/tor-universe-crawler

Fast, highly configurable, distributed dark web crawler designed to run on the cloud.

Primary LanguageGoGNU General Public License v3.0GPL-3.0

Bathyscaphe dark web crawler

CI

Bathyscaphe is a Go written, fast, highly configurable, cloud-native dark web crawler.

How to start the crawler

Without tor bridges

Execute the ./scripts/docker/start.sh and wait for all containers to start. You can start the crawler in detached mode by passing --detach to start.sh

Ensure that image dperson/torproxy:latest is used in docker-compose.yml in deployments/docker.

# torproxy:
#   image: torproxy:Dockerfile
#   logging:
#     driver: none
torproxy:
  image: dperson/torproxy:latest
  logging:
    driver: none

With tor bridges

cd build/tor-proxy/. Then edit the torrc file to add tor bridges.

Tor bridges configurations can be found in tor-browser_en-US/Browser/TorBrowser/Data/Tor/torrc.

Execute docker build -t "torproxy:Dockerfile" . to build the image locally.

Then modify docker-compose.yml in deployments/docker.

# replace dperson/torproxy with torproxy built locally from niruix/tor
torproxy:
  image: torproxy:Dockerfile
  logging:
    driver: none
# torproxy:
#   image: dperson/torproxy:latest
#   logging:
#     driver: none

Start the crawler

./scripts/docker/start.sh

Note

  • You can start the crawler in detached mode by passing --detach to start.sh.
  • Ensure you have at least 3 GB of memory as the Elasticsearch stack docker will require 2 GB.

How to store ElasticSearch data in a specific folder

Modify the docker-compose.yml file. Replace the named volume with path to the folder.

elasticsearch:
  image: elasticsearch:7.5.1
  logging:
    driver: none
  environment:
    - discovery.type=single-node
    - ES_JAVA_OPTS=-Xms2g -Xmx2g
  volumes:
    - /mnt/NAStor-universe/esdata:/usr/share/elasticsearch/data

How to initiate the crawling process

One can use the RabbitMQ dashhboard available at RabbitMQ, and publish a new JSON object in the crawlingQueue.

The object should look like this:

{"url": "http://torlinkbgs6aabns.onion/"}

Multiple URLs can be published automatically using rabbitmqadmin.

Go to http://{hostname}:15672/cli/rabbitmqadmin to download rabbitmqadmin.

Then sudo chmod +x rabbitmqadmin, sudo cp rabbitmqadmin /usr/local/bin.

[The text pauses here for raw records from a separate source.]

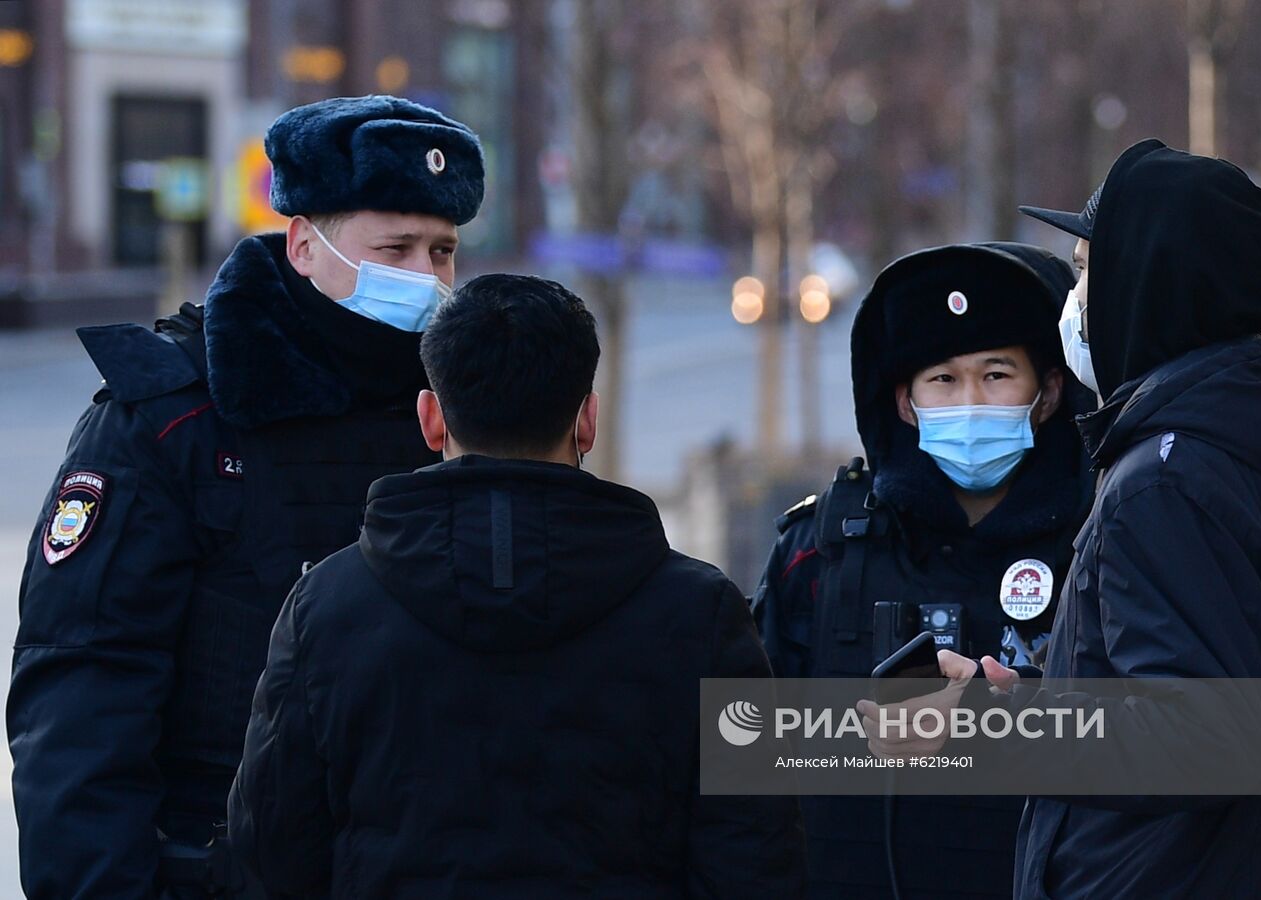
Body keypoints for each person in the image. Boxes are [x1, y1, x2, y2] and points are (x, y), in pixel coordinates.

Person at [862, 139, 1261, 898]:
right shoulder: (1257, 445)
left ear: (1144, 288)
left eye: (1082, 273)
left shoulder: (1167, 482)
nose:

Finally run ./publish.sh to publish seed URLs.

How to speed up crawling

If one want to speed up the crawling, he can scale the instance of crawling component in order to increase performance.

This may be done by issuing the following command after the crawler is started:

./scripts/docker/start.sh --scale crawler=10 --scale indexer-es=2 --scale scheduler=4

How to view results

Using kibana

You can use the Kibana dashboard.

You will need to create an index pattern named 'resources', and when it asks for the time field, choose 'time'.

How to connect to docker containers

docker exec -it <docker container name> bash

How to kill all docker containers

docker container kill $(docker ps -q)

How to export data from ElasticSearch DB to a file

Install elasticdump

elasticdump --input=http://[elasticsearch-url]:9200/resources --output=[file_path]/universe.json --limit 500 --concurrency 20 --concurrencyInterval 1 --type=data --max-old-space-size=16384
elasticdump --input=http://172.18.0.3:9200/resources --output=/home/justin/Public/universe_data/universe-mar-26.json --limit 500 -concurrency 20 --concurrencyInterval 1 --type=data --max-old-space-size=16384

How to build your own crawler

If you've made a change to one of the crawler component and wish to use the updated version when running start.sh you just need to issue the following command:

goreleaser --snapshot --skip-publish --rm-dist

This will rebuild all images using local changes. After that just run start.sh again to have the updated version running.

Example:

How to deal with Error (FORBIDDEN/12/index read-only / allow delete (api)])

PUT _settings
{
  "index": {
    "blocks": {
    "read_only_allow_delete": "false"
    }
  }
}

How to analyse the universe

Run universe-mining.ipynb for general analysis and classification.ipynb for domain classification.

Install dependencies using conda

conda install -c anaconda py-xgboost

Build a Neural Network for classification

Download training dataset

First download the labelled darknet addresses provided in DUTA_10K.xls by GVIS.

cd page-downloader/
python3 downloader.py

The downloaded webpages are in data/universe-labelled

POST http://172.23.0.3:9200/v1/resources/_delete_by_query { "query": { "match": { "url":"http://torlinkbgs6aabns.onion" } } }

POST /resources/_delete_by_query { "query": { "match": { "url":"http://torlinkbgs6aabns.onion" } } }

Classify darknet websites

All classifiers are in the classification folder.